Reliability standard BAL-003-2 (Frequency Response and Frequency Bias Setting) and authorized its filing with FERC and other regulatory authorities. Howard Gugel, vice president of engineering and standards, said the revisions address inconsistencies identified in the Frequency Response Annual Analysis.
PRC-006-NPCC2 (Automatic Underfrequency Load Shedding), which removes redundancies with PRC-006-1, PRC-006-2, PRC-024-1 and PRC-024-2.
The board approved the ERO Reliability Risk Priorities Report, prepared by the Reliability Issues Steering Committee (RISC), which reflects the committee’s efforts to define and prioritize risks and recommend what NERC and industry representatives should do to manage them.

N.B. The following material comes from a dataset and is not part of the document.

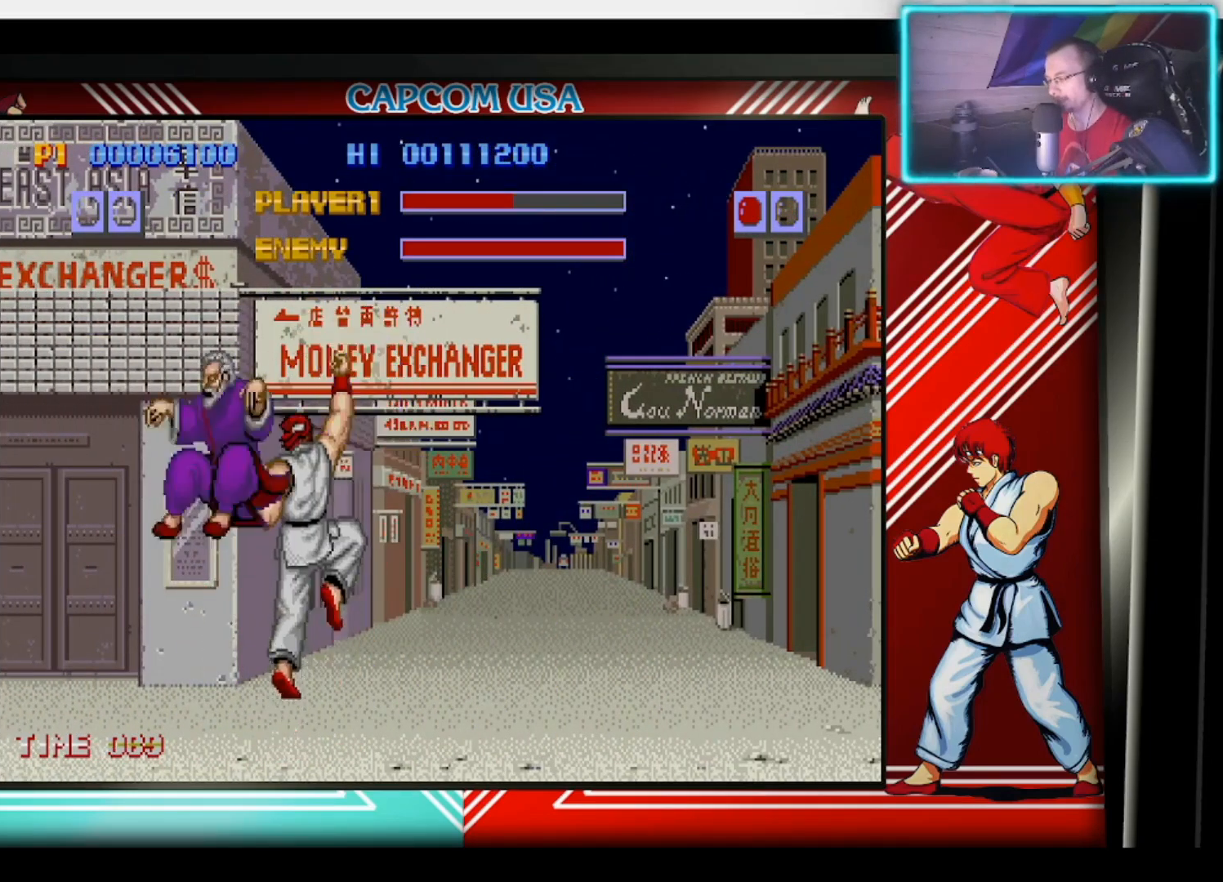
{"buttons": [], "left_stick": "right", "right_stick": "center", "events": [[33, "SQUARE", "up"], [100, "left_stick", "down"], [117, "SQUARE", "down"], [183, "SQUARE", "up"], [233, "left_stick", "center"], [500, "left_stick", "right"]]}
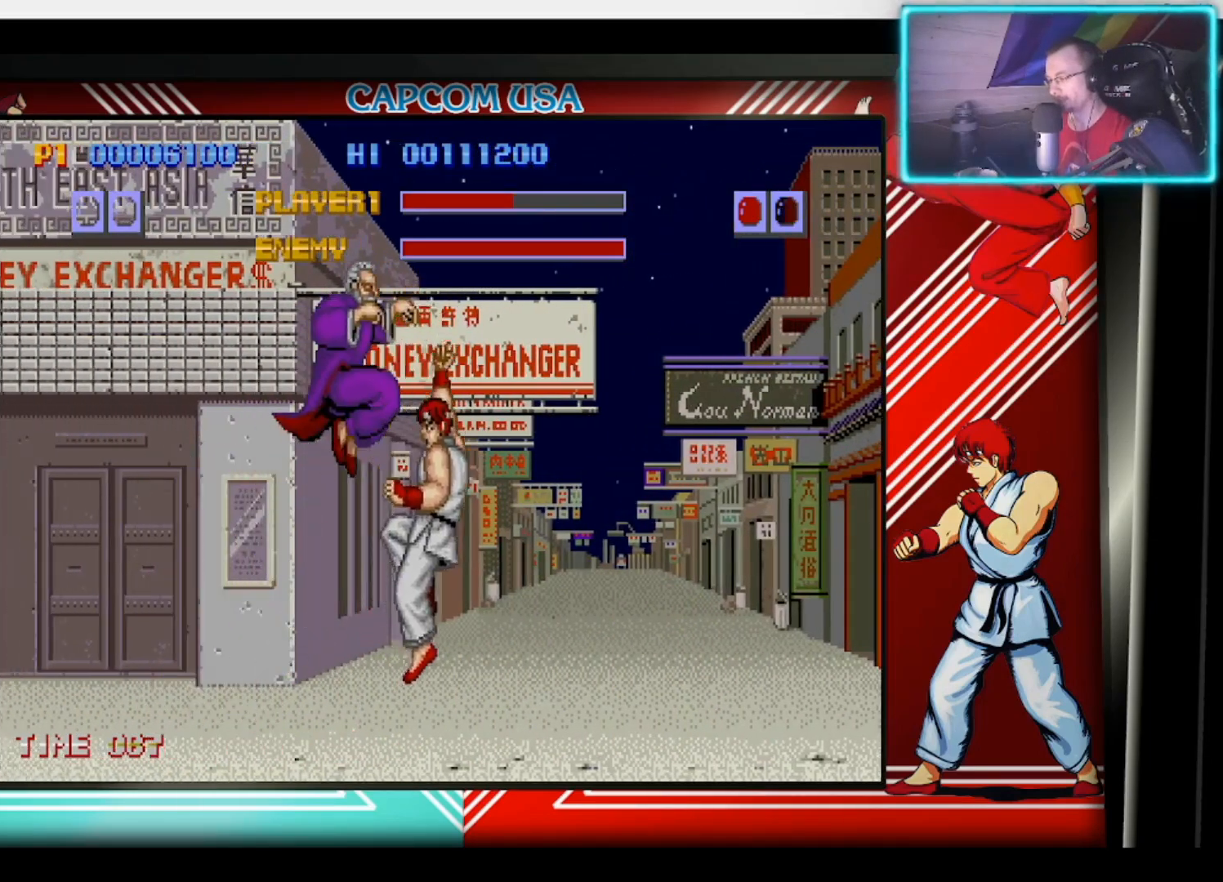
{"buttons": [], "left_stick": "down", "right_stick": "center", "events": [[233, "CIRCLE", "down"], [283, "left_stick", "down"], [333, "CIRCLE", "up"], [367, "CIRCLE", "down"], [483, "CIRCLE", "up"]]}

The report adds a 10th risk — critical infrastructure interdependencies — to the nine previously identified. (See ‘Interdependencies’ Joins RISC’s List.)
RISC Chair Nelson Peeler said the report also was modified to make it “simpler [and] cleaner.” It also incorporates survey results, which “will allow us to better track and trend as we go year to year.”
“I think we have had much better alignment than in prior years,” he added.
2020-2022 Reliability Standards Development Plan Approved
The board approved the 2020-2022 Reliability Standards Development Plan (RSDP) and authorized NERC staff to file it with applicable regulatory authorities. The plan seeks to address FERC directives, emerging risks and the Standards Efficiency Review.